Brain-derived neurotrophic factor prevents phencyclidine-induced apoptosis in developing brain by parallel activation of both the ERK and PI-3K/Akt pathways.

Phencyclidine is an N-methyl d-aspartate receptor (NMDAR) blocker that has been reported to induce neuronal apoptosis during development and schizophrenia-like behaviors in rats later in life. Brain-derived neurotrophic factor (BDNF) has been shown to prevent neuronal death caused by NMDAR blockade, but the precise mechanism is unknown. This study examined the role of the phosphatidylinositol-3 kinase (PI3K)/Akt and extracellular signal-regulated kinase (ERK) pathways in BDNF protection of PCP-induced apoptosis in corticostriatal organotypic cultures.
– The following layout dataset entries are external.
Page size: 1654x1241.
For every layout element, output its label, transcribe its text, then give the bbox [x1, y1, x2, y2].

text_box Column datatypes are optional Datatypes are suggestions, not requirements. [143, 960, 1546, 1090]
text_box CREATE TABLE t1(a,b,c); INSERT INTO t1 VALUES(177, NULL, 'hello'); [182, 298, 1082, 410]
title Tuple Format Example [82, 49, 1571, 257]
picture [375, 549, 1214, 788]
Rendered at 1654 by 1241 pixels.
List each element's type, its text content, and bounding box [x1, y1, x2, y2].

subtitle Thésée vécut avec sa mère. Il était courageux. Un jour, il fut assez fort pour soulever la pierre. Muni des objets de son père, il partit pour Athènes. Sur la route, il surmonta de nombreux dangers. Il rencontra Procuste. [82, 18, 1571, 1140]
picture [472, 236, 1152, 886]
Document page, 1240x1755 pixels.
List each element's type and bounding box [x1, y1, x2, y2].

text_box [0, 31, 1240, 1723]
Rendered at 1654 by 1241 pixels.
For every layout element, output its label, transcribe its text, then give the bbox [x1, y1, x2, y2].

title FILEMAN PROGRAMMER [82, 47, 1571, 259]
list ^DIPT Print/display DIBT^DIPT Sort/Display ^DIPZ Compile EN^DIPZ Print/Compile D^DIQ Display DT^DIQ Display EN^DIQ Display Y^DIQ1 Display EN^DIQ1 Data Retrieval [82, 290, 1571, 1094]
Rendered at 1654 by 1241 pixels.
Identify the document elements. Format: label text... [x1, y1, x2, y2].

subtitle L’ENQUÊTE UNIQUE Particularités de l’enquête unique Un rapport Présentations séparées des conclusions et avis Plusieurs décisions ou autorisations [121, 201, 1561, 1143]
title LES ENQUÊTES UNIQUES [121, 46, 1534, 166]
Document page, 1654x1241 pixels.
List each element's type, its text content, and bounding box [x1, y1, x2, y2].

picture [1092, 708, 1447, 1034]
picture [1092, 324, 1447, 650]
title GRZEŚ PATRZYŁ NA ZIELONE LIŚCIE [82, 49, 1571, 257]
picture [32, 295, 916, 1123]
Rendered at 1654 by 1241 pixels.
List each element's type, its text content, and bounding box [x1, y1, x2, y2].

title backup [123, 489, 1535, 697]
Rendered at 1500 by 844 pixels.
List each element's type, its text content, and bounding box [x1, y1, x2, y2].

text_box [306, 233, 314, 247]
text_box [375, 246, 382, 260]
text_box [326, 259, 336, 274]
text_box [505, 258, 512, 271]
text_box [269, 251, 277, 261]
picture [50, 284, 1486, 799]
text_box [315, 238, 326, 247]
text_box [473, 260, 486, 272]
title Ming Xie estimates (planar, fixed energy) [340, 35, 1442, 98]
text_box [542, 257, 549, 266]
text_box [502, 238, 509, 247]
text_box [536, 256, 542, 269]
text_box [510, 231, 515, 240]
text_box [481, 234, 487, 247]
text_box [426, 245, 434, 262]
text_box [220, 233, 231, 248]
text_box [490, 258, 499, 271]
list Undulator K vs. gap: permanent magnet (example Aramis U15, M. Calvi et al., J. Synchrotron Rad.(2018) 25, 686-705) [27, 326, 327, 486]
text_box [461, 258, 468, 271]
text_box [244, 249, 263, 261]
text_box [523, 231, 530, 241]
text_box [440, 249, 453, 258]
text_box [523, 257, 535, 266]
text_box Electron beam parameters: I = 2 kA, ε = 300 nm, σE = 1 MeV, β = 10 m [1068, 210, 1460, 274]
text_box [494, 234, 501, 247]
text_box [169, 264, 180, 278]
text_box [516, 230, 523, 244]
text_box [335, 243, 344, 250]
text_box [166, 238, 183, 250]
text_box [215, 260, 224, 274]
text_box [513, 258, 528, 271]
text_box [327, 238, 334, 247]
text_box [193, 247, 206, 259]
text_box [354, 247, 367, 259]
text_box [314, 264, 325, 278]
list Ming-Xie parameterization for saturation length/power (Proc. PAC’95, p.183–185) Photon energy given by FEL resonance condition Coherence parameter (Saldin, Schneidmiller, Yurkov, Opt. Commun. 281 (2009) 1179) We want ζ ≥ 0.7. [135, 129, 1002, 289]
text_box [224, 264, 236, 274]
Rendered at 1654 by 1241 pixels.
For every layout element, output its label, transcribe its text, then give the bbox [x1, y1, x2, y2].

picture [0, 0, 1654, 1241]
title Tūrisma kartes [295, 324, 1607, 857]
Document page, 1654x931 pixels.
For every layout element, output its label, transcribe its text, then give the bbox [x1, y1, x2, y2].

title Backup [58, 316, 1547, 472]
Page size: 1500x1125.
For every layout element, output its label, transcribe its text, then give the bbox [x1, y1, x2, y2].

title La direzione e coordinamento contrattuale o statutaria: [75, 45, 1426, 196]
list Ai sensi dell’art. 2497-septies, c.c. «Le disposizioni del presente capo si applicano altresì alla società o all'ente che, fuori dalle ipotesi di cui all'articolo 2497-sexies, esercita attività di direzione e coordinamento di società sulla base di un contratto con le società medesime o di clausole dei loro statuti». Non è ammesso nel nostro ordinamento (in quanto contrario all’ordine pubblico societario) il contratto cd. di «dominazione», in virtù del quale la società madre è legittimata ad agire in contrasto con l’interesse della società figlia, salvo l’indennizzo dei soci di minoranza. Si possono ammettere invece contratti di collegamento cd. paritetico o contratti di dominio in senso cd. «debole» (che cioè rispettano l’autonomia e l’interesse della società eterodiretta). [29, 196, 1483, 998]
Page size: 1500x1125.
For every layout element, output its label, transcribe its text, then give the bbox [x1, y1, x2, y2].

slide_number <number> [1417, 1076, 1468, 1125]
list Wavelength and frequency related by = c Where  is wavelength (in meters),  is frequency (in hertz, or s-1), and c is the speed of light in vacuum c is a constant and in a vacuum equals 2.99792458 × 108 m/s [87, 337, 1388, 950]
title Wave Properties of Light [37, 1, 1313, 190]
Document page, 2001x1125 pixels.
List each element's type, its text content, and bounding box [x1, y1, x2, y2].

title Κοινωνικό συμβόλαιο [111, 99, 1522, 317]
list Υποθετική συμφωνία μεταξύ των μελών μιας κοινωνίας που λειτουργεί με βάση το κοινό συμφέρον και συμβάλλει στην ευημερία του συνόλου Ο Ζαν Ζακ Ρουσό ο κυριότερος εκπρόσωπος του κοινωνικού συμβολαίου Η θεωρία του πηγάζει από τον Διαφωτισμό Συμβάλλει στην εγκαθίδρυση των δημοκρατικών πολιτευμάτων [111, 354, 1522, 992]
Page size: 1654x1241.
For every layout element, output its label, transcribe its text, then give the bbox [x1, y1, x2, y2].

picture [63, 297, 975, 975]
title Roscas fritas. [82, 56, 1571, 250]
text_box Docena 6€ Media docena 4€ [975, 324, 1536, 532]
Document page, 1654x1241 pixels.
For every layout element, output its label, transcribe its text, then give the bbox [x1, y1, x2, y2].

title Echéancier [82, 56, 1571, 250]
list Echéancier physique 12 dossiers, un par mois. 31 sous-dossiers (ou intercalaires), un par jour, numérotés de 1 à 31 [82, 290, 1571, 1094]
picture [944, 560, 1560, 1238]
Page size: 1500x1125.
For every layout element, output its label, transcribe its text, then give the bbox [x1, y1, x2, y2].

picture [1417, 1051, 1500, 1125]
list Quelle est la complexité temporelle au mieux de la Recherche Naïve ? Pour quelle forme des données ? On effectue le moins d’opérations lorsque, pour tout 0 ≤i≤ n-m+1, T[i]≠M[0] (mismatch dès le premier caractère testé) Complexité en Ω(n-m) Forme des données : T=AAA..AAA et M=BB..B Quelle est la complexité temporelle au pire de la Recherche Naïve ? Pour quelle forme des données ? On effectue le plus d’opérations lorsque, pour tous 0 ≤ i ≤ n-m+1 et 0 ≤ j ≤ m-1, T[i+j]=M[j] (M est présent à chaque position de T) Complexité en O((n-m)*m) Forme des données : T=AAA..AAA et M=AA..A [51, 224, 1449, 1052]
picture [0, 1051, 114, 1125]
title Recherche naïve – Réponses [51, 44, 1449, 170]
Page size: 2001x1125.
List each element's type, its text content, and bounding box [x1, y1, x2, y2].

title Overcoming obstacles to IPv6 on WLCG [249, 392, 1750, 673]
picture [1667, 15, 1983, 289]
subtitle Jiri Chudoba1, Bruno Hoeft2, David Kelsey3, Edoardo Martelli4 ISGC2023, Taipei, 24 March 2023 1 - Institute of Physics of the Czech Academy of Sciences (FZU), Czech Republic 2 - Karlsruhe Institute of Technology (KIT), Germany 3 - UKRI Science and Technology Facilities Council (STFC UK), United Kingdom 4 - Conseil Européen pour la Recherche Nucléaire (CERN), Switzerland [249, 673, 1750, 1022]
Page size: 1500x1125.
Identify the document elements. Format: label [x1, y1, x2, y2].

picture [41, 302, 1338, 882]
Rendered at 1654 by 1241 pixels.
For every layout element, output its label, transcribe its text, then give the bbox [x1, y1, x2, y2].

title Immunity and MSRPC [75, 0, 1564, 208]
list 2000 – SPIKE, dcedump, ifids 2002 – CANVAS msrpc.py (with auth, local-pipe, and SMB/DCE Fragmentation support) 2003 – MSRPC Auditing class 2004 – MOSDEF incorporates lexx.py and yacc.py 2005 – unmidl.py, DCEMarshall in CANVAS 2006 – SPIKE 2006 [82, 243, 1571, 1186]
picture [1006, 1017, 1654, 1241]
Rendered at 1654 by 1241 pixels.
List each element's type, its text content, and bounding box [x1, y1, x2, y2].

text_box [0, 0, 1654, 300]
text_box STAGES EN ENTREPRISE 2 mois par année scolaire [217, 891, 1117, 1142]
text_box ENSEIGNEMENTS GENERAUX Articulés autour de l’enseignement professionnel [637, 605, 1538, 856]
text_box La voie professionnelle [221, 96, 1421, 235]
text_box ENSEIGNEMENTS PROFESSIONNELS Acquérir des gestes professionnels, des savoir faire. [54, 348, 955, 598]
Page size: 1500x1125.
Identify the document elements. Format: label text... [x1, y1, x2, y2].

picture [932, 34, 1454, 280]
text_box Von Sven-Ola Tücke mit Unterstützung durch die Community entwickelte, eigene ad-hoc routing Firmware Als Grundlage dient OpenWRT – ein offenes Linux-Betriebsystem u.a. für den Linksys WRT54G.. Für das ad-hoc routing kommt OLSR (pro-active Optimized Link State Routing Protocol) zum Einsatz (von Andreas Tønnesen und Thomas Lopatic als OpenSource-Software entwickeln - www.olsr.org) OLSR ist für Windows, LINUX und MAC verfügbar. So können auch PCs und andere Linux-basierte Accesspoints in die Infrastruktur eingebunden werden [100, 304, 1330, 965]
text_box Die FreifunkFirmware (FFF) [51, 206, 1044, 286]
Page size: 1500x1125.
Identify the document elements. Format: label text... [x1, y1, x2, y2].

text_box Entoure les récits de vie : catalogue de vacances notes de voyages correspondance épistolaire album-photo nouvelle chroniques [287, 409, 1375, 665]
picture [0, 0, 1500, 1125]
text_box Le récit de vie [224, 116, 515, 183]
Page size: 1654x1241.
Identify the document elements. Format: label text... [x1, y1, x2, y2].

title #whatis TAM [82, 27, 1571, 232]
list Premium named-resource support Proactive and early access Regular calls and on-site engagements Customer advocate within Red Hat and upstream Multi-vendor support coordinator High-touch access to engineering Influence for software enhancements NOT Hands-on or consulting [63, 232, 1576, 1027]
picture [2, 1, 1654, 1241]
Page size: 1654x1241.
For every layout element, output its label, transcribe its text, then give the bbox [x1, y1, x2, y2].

It was observed that BDNF inhibited PCP-induced apoptosis in a concentration-dependent fashion. BDNF effectively prevented PCP-induced inhibition of the ERK and PI-3K/Akt pathways and suppressed GSK-3beta activation. Blockade of either PI-3K/Akt or ERK activation abolished BDNF protection. Western blot analysis revealed that the PI-3K inhibitor LY294002 prevented the stimulating effect of BDNF on the PI-3K/Akt pathway, but had no effect on the ERK pathway. Similarly, the ERK inhibitor PD98059 prevented the stimulating effect of BDNF on the ERK pathway, but not the PI-3K/Akt pathway. Co-application of LY294002 and PD98059 had no additional effect on BDNF-evoked activation of Akt or ERK. However, concurrent exposure to PD98059 and LY294002 caused much greater inhibition of BDNF-evoked phosphorylation of GSK-3beta at serine 9 than did LY294002 alone. Finally, either BDNF or GSK-3beta inhibition prevented PCP-induced suppression of cyclic-AMP response element binding protein (CREB) phosphorylation. These data demonstrate that the protective effect of BDNF against PCP-induced apoptosis is mediated by parallel activation of the PI-3K/Akt and ERK pathways, most likely involves inhibition of GSK-3beta and activation of CREB.